▶ What you have to do
Find all lines below containing the string "Right" and return them.

▶ Material for this exercise
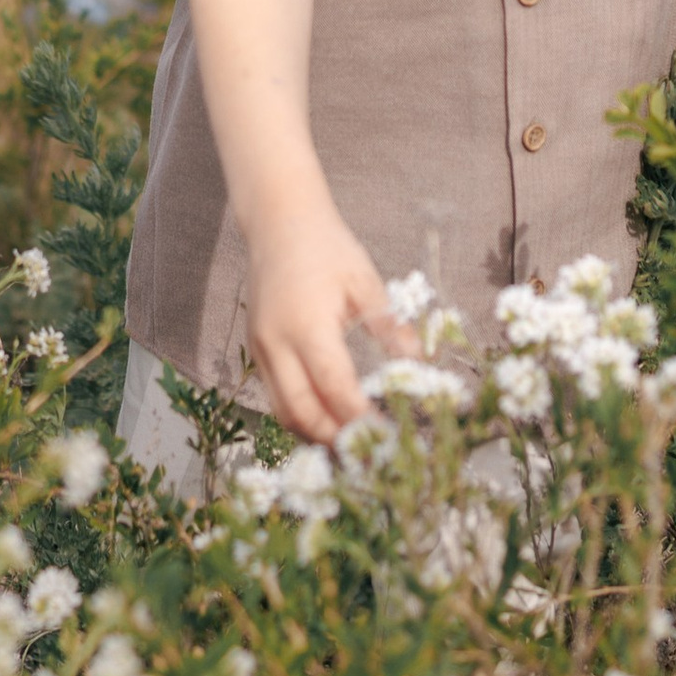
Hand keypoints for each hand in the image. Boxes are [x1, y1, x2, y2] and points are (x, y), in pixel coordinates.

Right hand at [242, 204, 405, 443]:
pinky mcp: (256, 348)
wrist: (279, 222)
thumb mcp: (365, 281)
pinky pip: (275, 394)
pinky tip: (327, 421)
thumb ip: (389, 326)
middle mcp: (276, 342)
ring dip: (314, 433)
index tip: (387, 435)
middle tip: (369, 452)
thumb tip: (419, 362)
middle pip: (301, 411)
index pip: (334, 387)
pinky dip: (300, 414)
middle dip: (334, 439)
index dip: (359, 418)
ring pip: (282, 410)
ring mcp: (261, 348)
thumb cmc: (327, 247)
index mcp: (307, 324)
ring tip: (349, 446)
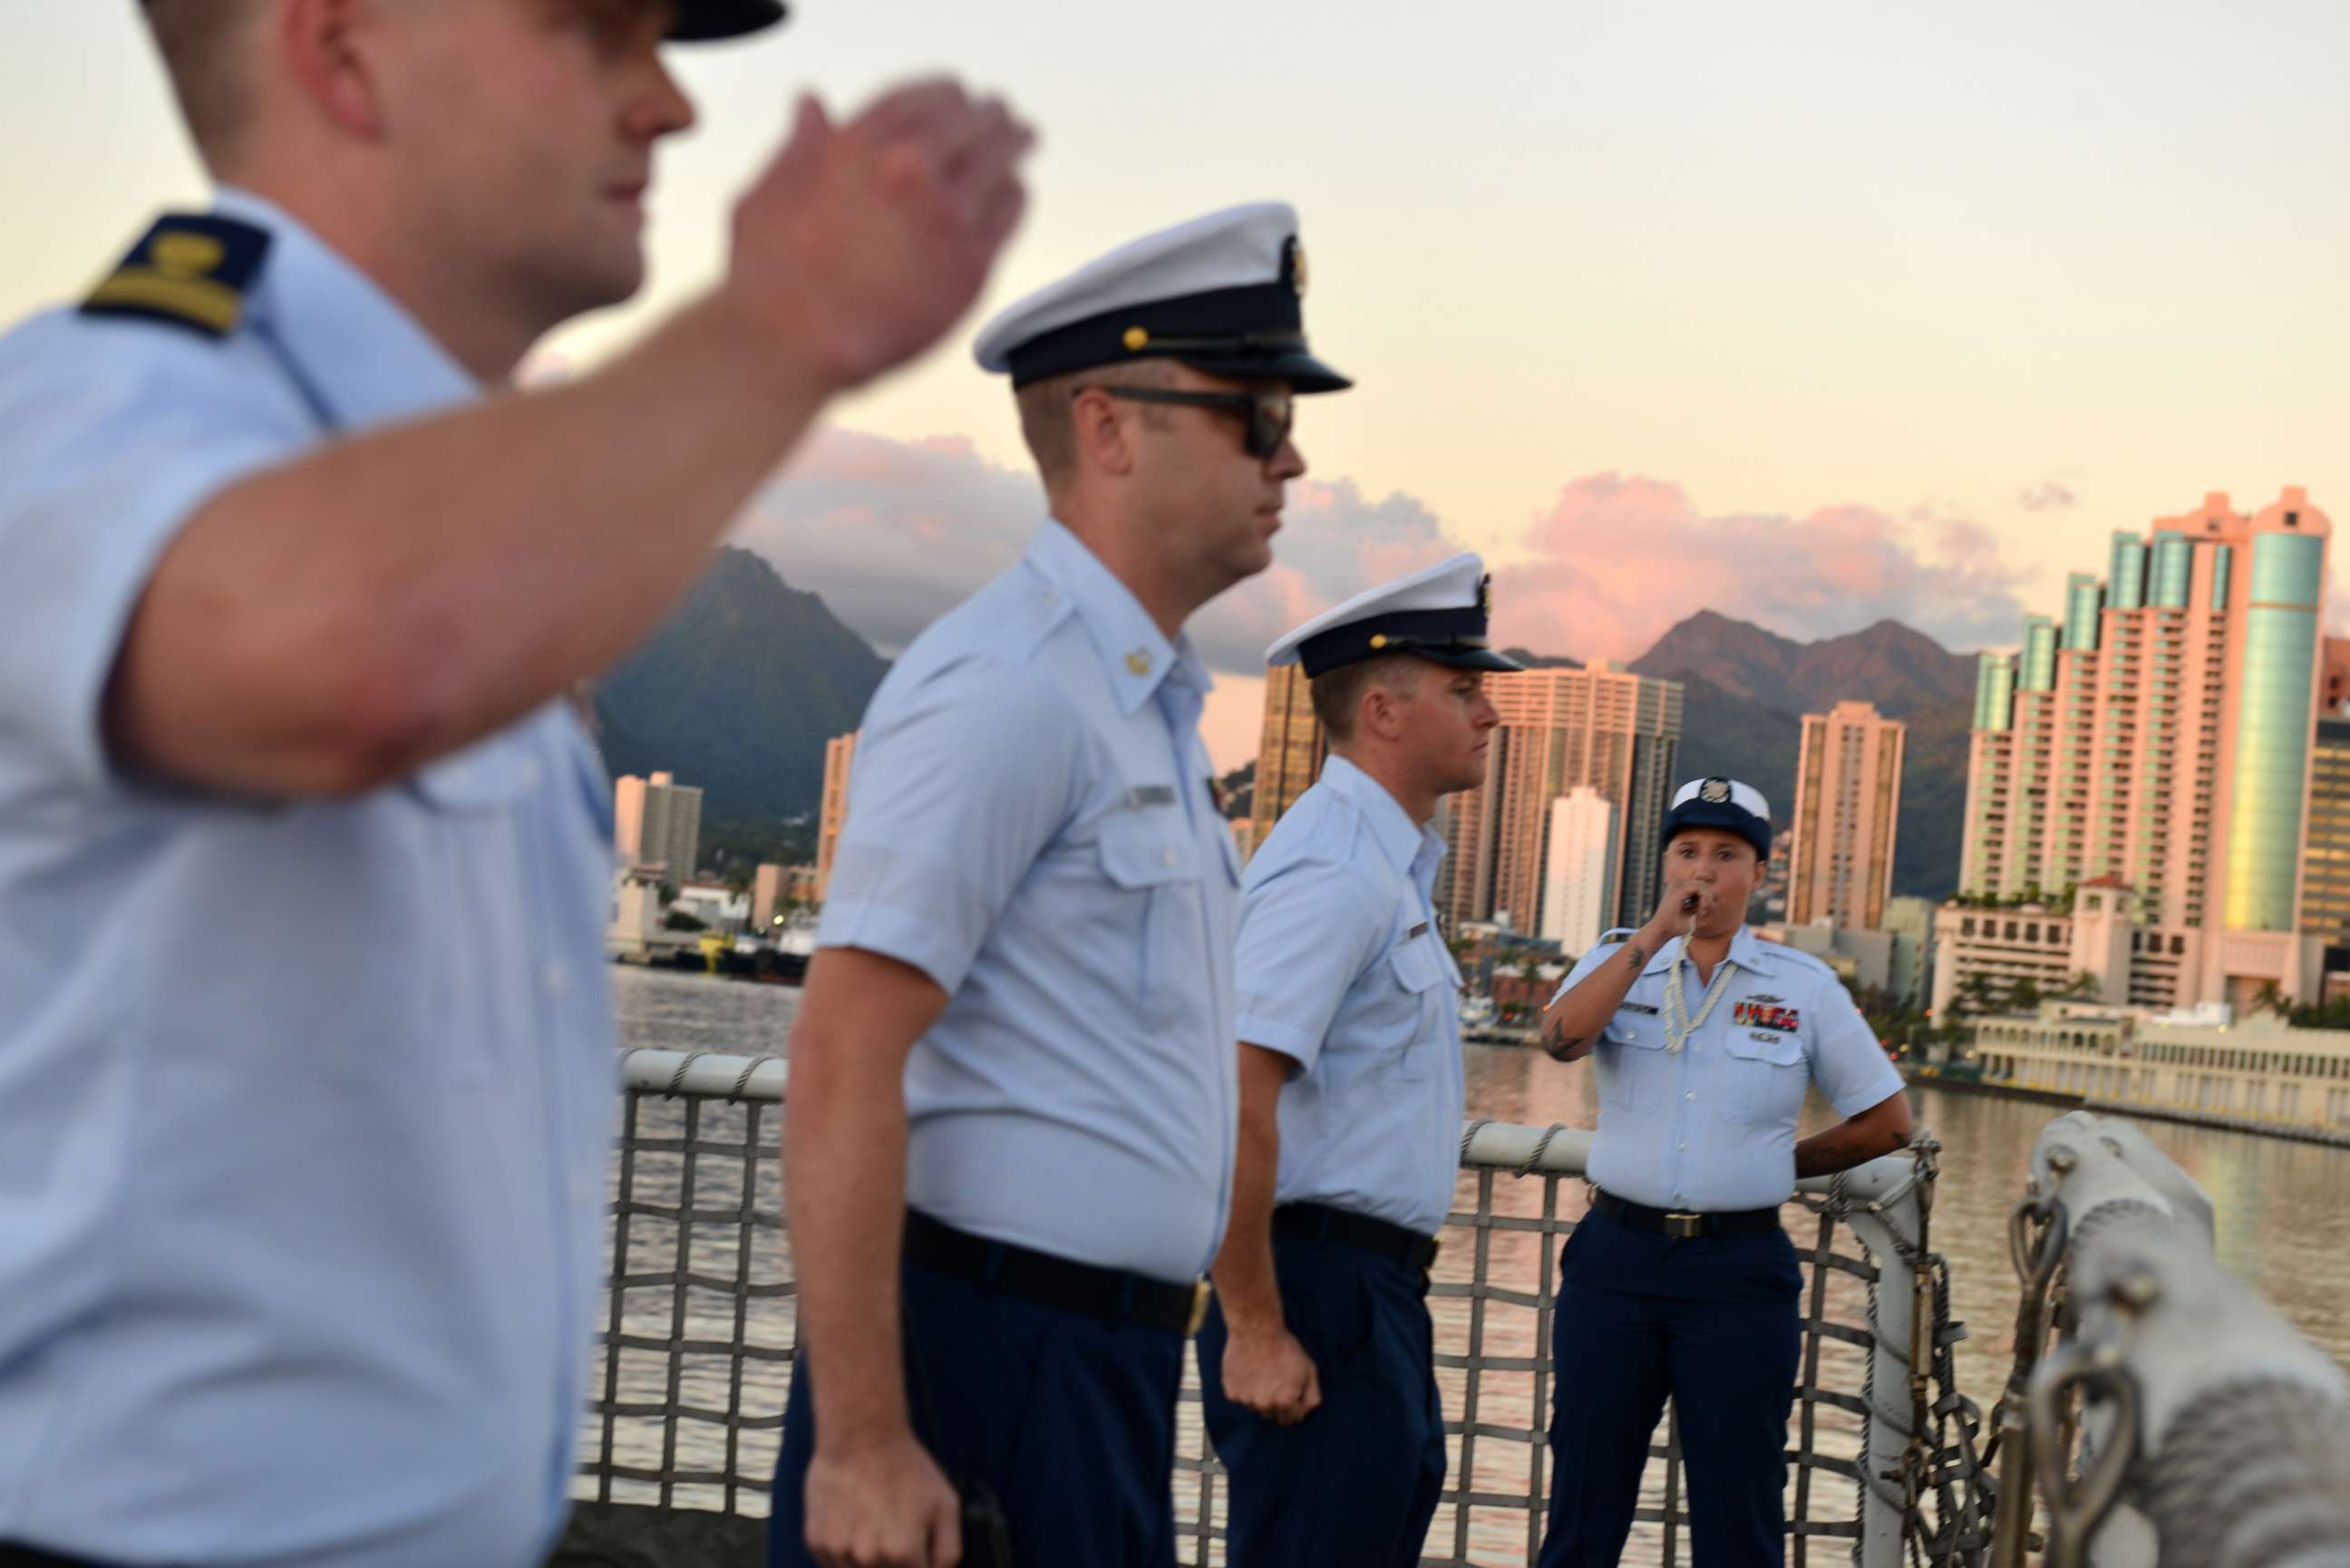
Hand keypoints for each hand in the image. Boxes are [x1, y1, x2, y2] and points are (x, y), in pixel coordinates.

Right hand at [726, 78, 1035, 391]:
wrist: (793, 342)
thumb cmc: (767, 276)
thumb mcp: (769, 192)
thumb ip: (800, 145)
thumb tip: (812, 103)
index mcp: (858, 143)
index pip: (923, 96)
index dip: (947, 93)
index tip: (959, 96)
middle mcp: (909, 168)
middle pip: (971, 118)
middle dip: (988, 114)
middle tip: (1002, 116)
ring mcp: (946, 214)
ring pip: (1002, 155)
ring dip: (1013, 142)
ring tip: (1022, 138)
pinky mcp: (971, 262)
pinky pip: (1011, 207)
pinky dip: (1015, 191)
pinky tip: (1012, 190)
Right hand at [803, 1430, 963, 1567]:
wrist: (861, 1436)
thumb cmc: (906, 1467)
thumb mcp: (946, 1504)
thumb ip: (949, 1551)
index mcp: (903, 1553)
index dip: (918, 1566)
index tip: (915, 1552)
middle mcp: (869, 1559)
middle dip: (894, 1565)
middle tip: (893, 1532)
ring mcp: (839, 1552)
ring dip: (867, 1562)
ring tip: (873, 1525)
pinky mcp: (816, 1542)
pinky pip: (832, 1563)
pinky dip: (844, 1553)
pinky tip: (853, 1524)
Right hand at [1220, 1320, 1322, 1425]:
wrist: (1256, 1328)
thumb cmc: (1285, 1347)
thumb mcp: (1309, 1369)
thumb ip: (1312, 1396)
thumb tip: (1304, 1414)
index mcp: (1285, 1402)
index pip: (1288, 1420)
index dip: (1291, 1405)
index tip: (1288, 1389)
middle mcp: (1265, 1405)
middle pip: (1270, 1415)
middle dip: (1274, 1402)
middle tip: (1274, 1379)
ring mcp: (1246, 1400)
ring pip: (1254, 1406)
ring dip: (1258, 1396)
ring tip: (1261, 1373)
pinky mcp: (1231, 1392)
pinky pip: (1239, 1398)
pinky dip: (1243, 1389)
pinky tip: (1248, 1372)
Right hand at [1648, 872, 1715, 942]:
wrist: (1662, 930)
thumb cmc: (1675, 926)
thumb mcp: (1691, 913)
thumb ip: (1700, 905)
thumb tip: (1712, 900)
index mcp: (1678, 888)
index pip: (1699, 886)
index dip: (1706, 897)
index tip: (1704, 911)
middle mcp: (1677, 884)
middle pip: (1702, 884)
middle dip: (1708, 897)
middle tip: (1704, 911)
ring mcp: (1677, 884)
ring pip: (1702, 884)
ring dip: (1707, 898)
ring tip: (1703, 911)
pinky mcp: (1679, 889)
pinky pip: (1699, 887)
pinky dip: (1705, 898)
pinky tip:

▶ Written answer
Right hand at [242, 204, 405, 443]:
Right hand at [726, 78, 1035, 391]:
Right hand at [803, 1430, 963, 1567]:
Right hand at [1220, 1320, 1322, 1425]:
Right hand at [1648, 872, 1715, 942]:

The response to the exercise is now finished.